Tournai-Ath-Mouscron

Les finances du COP, le Centre omnisports du Préau, ont été présentées par son trésorier, l’échevin des Finances Luc Wattiez (PS). L’intervention communale va baisser.

"La situation financière de la commune avait permis de dégager pour 2016 une aide exceptionnelle de 50.000 € et nous dégageons au final un boni de 80.000 €", indique Luc Wattiez. " Depuis trois exercices, nous arrivons à dégager un boni après avoir été en mali durant plusieurs années."

Reconnu Centre sportif local intégré et organisé en ASBL paracommunale, le COP perçoit un subside de 41.000 € de la Fédération Wallonie-Bruxelles. Pour être subsidié, il faut pouvoir justifier de certains critères : organisation de stages, moniteurs qualifiés…

Si la situation financière du COP s’améliore, c’est aussi en raison de plusieurs facteurs. "La fréquentation scolaire y est notamment conséquente. Et puis, notre piscine ne ferme pas, contrairement à d’autres. Nous avons aussi changé toutes les machineries et réalisé des économies d’énergie qui se poursuivront avec la rénovation de la toiture et le nouvel éclairage LED", souligne-t-il.

Un citoyen a interrogé la ministre Debue concernant la rémunération forfaitaire perçue par les membres du comité de gestion du COP, dont Luc Wattiez. Pour ce citoyen, cette rémunération n’est pas réglementaire au regard du Code de la démocratie locale. "En plus, Monsieur Wattiez habite à deux pas du COP. Dès lors, parler de frais de déplacement… "
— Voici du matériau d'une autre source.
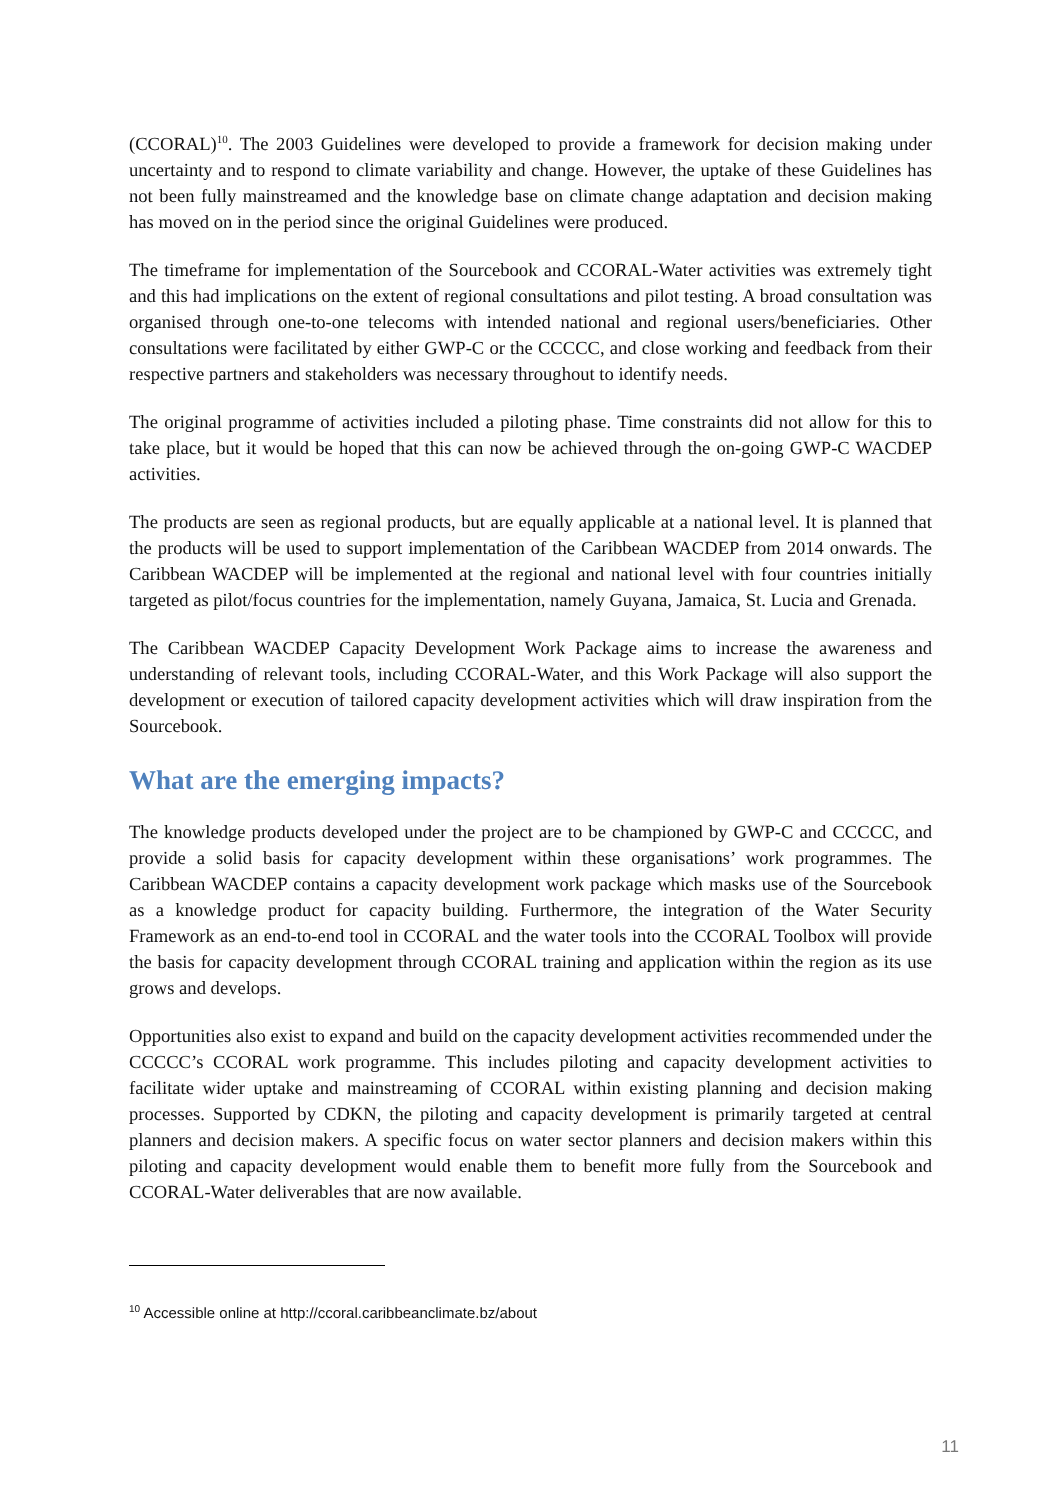(CCORAL)<sup>10</sup>. The 2003 Guidelines were developed to provide a framework for decision making under uncertainty and to respond to climate variability and change. However, the uptake of these Guidelines has not been fully mainstreamed and the knowledge base on climate change adaptation and decision making has moved on in the period since the original Guidelines were produced.
The timeframe for implementation of the Sourcebook and CCORAL-Water activities was extremely tight and this had implications on the extent of regional consultations and pilot testing. A broad consultation was organised through one-to-one telecoms with intended national and regional users/beneficiaries. Other consultations were facilitated by either GWP-C or the CCCCC, and close working and feedback from their respective partners and stakeholders was necessary throughout to identify needs.
The original programme of activities included a piloting phase. Time constraints did not allow for this to take place, but it would be hoped that this can now be achieved through the on-going GWP-C WACDEP activities.
The products are seen as regional products, but are equally applicable at a national level. It is planned that the products will be used to support implementation of the Caribbean WACDEP from 2014 onwards. The Caribbean WACDEP will be implemented at the regional and national level with four countries initially targeted as pilot/focus countries for the implementation, namely Guyana, Jamaica, St. Lucia and Grenada.
The Caribbean WACDEP Capacity Development Work Package aims to increase the awareness and understanding of relevant tools, including CCORAL-Water, and this Work Package will also support the development or execution of tailored capacity development activities which will draw inspiration from the Sourcebook.
What are the emerging impacts?
The knowledge products developed under the project are to be championed by GWP-C and CCCCC, and provide a solid basis for capacity development within these organisations’ work programmes. The Caribbean WACDEP contains a capacity development work package which masks use of the Sourcebook as a knowledge product for capacity building. Furthermore, the integration of the Water Security Framework as an end-to-end tool in CCORAL and the water tools into the CCORAL Toolbox will provide the basis for capacity development through CCORAL training and application within the region as its use grows and develops.
Opportunities also exist to expand and build on the capacity development activities recommended under the CCCCC’s CCORAL work programme. This includes piloting and capacity development activities to facilitate wider uptake and mainstreaming of CCORAL within existing planning and decision making processes. Supported by CDKN, the piloting and capacity development is primarily targeted at central planners and decision makers. A specific focus on water sector planners and decision makers within this piloting and capacity development would enable them to benefit more fully from the Sourcebook and CCORAL-Water deliverables that are now available.
<sup>10</sup> Accessible online at http://ccoral.caribbeanclimate.bz/about
11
Luc Wattiez ne se démonte pas. "Je perçois un forfait de 625 € pour les frais de déplacement et un autre de 625 € pour les frais de représentation. Ces montants ont été décidés avant mon arrivée et je rappelle que l’ASBL a une personnalité juridique autonome. En plus, dans un courrier, la tutelle avait précédemment indiqué que ces frais étaient autorisés", assure-t-il. "Maintenant, j’ai précisé aussi que le COP est soumis à des contrôles fiscaux et que rien ne nous a été reproché à ce niveau. Quand je regarde mes heures prestées pour le COP, pour la comptabilité notamment, je peux dire que je suis à peine payé un euro de l’heure. Et encore. Je veux bien être rémunéré en frais réels et s’il faut présenter un ticket justificatif à chaque fois, je le ferai. Mais alors, si je compte les nombreux déplacements effectués à Namur et à Bruxelles, je dois être payé quatre fois plus qu’actuellement. Je veux bien passer le relais, je le demande d’ailleurs, mais il n’y a pas de candidats. Ma satisfaction n’est pas de recevoir un forfait mais de voir que le centre tourne."